Exercise goal — Render every line of the data below as a numbered list, omitting any blank lines.

Material for this exercise —

'''

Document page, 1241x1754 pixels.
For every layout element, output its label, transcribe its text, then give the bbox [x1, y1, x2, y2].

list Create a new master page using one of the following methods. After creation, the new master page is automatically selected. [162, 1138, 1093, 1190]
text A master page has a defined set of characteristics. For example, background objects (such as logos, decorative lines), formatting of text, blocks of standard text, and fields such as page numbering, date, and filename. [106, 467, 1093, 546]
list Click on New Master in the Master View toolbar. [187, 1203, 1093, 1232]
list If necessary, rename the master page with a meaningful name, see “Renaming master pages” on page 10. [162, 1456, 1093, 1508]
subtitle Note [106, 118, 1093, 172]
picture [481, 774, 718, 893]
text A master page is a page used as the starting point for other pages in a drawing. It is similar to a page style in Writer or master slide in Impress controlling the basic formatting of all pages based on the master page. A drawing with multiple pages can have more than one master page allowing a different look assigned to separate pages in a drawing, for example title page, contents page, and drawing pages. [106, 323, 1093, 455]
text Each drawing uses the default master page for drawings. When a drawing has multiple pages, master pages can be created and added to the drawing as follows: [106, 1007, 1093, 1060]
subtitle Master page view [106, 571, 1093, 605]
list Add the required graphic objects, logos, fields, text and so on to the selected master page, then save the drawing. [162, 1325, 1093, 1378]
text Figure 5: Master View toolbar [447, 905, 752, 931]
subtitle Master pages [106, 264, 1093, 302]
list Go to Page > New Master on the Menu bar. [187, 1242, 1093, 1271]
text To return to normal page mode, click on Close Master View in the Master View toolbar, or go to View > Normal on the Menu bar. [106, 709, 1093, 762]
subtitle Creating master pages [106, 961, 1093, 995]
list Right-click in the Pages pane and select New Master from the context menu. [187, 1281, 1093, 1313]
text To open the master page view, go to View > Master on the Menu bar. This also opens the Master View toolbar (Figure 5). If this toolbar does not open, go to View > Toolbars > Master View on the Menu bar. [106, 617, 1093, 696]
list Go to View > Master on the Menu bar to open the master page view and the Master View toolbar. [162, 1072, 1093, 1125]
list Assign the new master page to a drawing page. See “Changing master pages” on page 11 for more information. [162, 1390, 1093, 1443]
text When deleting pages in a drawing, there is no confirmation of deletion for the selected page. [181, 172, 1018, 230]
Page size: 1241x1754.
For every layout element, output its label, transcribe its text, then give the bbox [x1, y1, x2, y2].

'''

Response —
1. Document page, 1241x1754 pixels.
2. For every layout element, output its label, transcribe its text, then give the bbox [x1, y1, x2, y2].
3. list Create a new master page using one of the following methods. After creation, the new master page is automatically selected. [162, 1138, 1093, 1190]
4. text A master page has a defined set of characteristics. For example, background objects (such as logos, decorative lines), formatting of text, blocks of standard text, and fields such as page numbering, date, and filename. [106, 467, 1093, 546]
5. list Click on New Master in the Master View toolbar. [187, 1203, 1093, 1232]
6. list If necessary, rename the master page with a meaningful name, see “Renaming master pages” on page 10. [162, 1456, 1093, 1508]
7. subtitle Note [106, 118, 1093, 172]
8. picture [481, 774, 718, 893]
9. text A master page is a page used as the starting point for other pages in a drawing. It is similar to a page style in Writer or master slide in Impress controlling the basic formatting of all pages based on the master page. A drawing with multiple pages can have more than one master page allowing a different look assigned to separate pages in a drawing, for example title page, contents page, and drawing pages. [106, 323, 1093, 455]
10. text Each drawing uses the default master page for drawings. When a drawing has multiple pages, master pages can be created and added to the drawing as follows: [106, 1007, 1093, 1060]
11. subtitle Master page view [106, 571, 1093, 605]
12. list Add the required graphic objects, logos, fields, text and so on to the selected master page, then save the drawing. [162, 1325, 1093, 1378]
13. text Figure 5: Master View toolbar [447, 905, 752, 931]
14. subtitle Master pages [106, 264, 1093, 302]
15. list Go to Page > New Master on the Menu bar. [187, 1242, 1093, 1271]
16. text To return to normal page mode, click on Close Master View in the Master View toolbar, or go to View > Normal on the Menu bar. [106, 709, 1093, 762]
17. subtitle Creating master pages [106, 961, 1093, 995]
18. list Right-click in the Pages pane and select New Master from the context menu. [187, 1281, 1093, 1313]
19. text To open the master page view, go to View > Master on the Menu bar. This also opens the Master View toolbar (Figure 5). If this toolbar does not open, go to View > Toolbars > Master View on the Menu bar. [106, 617, 1093, 696]
20. list Go to View > Master on the Menu bar to open the master page view and the Master View toolbar. [162, 1072, 1093, 1125]
21. list Assign the new master page to a drawing page. See “Changing master pages” on page 11 for more information. [162, 1390, 1093, 1443]
22. text When deleting pages in a drawing, there is no confirmation of deletion for the selected page. [181, 172, 1018, 230]
23. Page size: 1241x1754.
24. For every layout element, output its label, transcribe its text, then give the bbox [x1, y1, x2, y2].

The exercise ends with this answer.